◆ **SEZIONE DI TESTO**
****

Lotto marzo sciopero globale della donne

Lotto marzo sciopero globale delle donne
«Resistance is us/ That’s why Rosa sat on the bus/
That’s why we walk through Ferguson with our hands up»

La lunga storia dei diritti umani comincia con l’idea di libertà e si afferma con l’idea di uguaglianza. È nel secondo dopoguerra che ha luogo una silenziosa ma profonda rivoluzione dei diritti umani. Il peso degli orrori della guerra, la scoperta delle dimensioni dell’olocausto e insieme la speranza di poter costruire un diverso futuro producono un grande cambiamento nella concezione del diritto, che trasforma progressivamente la cultura giuridica e le stesse istituzioni internazionali. Questa nuova cultura dei diritti è fondata sull’idea che gli esseri umani debbano dotati di alcune prerogative essenziali inviolabili e universali, fondati sull’eguaglianza.

La tormentata storia dei diritti umani ha quindi radici risalenti nel tempo ma tutt’ora fragili, vista la facilità con la quale è agevole sradicarli nella pratica, ma soprattutto nelle coscienze. Basti pensare che ancora oggi, vengono chiamati “diritti dell’uomo” con buone ragioni, perché fino a pochi decenni fa sono stati effettivamente soltanto diritti degli uomini e non anche delle donne.

****

(Record di dati)
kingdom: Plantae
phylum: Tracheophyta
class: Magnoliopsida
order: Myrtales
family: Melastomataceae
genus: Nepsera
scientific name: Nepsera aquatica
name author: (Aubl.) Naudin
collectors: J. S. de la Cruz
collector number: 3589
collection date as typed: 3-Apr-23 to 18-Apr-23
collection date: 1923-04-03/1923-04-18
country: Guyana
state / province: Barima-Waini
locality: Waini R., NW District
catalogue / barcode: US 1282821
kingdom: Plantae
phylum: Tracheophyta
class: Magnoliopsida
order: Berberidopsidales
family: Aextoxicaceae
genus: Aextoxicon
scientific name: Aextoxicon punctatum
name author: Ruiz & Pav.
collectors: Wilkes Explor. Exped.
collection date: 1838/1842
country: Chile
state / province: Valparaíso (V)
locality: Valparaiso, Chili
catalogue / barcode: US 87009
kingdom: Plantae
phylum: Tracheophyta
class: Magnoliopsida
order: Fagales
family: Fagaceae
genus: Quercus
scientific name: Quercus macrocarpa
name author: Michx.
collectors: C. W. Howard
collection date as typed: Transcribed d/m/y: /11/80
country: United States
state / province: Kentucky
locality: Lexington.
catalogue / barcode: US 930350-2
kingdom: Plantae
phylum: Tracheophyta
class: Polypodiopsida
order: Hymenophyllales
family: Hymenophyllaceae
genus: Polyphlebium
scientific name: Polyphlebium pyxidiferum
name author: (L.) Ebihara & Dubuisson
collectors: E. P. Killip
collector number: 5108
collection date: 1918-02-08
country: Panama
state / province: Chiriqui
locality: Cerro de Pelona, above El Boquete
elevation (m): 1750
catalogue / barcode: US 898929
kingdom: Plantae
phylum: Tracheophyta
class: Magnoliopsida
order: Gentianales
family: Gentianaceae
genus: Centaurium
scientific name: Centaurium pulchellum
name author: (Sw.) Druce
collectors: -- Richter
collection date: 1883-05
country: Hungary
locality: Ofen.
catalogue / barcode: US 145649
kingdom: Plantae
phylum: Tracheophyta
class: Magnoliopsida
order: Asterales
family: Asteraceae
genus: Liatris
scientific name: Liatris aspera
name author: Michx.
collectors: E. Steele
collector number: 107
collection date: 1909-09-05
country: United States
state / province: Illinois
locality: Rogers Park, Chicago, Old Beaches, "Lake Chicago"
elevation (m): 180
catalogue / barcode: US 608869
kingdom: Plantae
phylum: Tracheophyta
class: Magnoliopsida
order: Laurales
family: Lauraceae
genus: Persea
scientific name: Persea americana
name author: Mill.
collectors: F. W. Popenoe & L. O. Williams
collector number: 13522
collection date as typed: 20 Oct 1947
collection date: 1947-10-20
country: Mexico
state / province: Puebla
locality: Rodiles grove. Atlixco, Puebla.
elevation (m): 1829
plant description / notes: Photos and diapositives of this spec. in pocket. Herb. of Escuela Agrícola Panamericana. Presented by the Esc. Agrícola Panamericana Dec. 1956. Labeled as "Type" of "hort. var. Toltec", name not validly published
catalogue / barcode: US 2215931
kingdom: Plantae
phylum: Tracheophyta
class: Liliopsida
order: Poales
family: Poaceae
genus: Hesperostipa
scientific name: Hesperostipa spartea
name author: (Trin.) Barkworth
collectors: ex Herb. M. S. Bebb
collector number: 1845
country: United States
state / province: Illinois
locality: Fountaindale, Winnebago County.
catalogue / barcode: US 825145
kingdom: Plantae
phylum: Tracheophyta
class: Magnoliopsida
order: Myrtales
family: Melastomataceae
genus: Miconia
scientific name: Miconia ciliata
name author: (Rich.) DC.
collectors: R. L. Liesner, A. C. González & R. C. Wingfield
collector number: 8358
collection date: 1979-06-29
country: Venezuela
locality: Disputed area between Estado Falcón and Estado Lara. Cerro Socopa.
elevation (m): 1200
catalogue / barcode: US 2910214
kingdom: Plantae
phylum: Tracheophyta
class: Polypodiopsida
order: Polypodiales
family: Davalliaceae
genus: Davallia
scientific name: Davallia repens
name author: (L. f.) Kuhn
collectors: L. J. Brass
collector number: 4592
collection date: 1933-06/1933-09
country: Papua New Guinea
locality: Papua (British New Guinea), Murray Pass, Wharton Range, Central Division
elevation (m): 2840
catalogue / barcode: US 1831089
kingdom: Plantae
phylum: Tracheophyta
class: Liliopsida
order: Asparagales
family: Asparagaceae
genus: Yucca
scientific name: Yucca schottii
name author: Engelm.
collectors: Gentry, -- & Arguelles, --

****

◆ **ESERCIZI DA SVOLGERE**
[1] In che periodo, secondo il testo sullo sciopero dell'8 marzo, ha luogo una silenziosa ma profonda rivoluzione dei diritti umani?
[2] Trascrivi dal testo sullo sciopero dell'8 marzo tutto ciò che va da “Lotto marzo sciopero globale della” fino a “universali, fondati sull’eguaglianza.”.

◆ **ELENCO SOLUZIONI**
[1] Nel secondo dopoguerra.

[2]
Lotto marzo sciopero globale della donne

Lotto marzo sciopero globale delle donne
«Resistance is us/ That’s why Rosa sat on the bus/
That’s why we walk through Ferguson with our hands up»

La lunga storia dei diritti umani comincia con l’idea di libertà e si afferma con l’idea di uguaglianza. È nel secondo dopoguerra che ha luogo una silenziosa ma profonda rivoluzione dei diritti umani. Il peso degli orrori della guerra, la scoperta delle dimensioni dell’olocausto e insieme la speranza di poter costruire un diverso futuro producono un grande cambiamento nella concezione del diritto, che trasforma progressivamente la cultura giuridica e le stesse istituzioni internazionali. Questa nuova cultura dei diritti è fondata sull’idea che gli esseri umani debbano dotati di alcune prerogative essenziali inviolabili e universali, fondati sull’eguaglianza.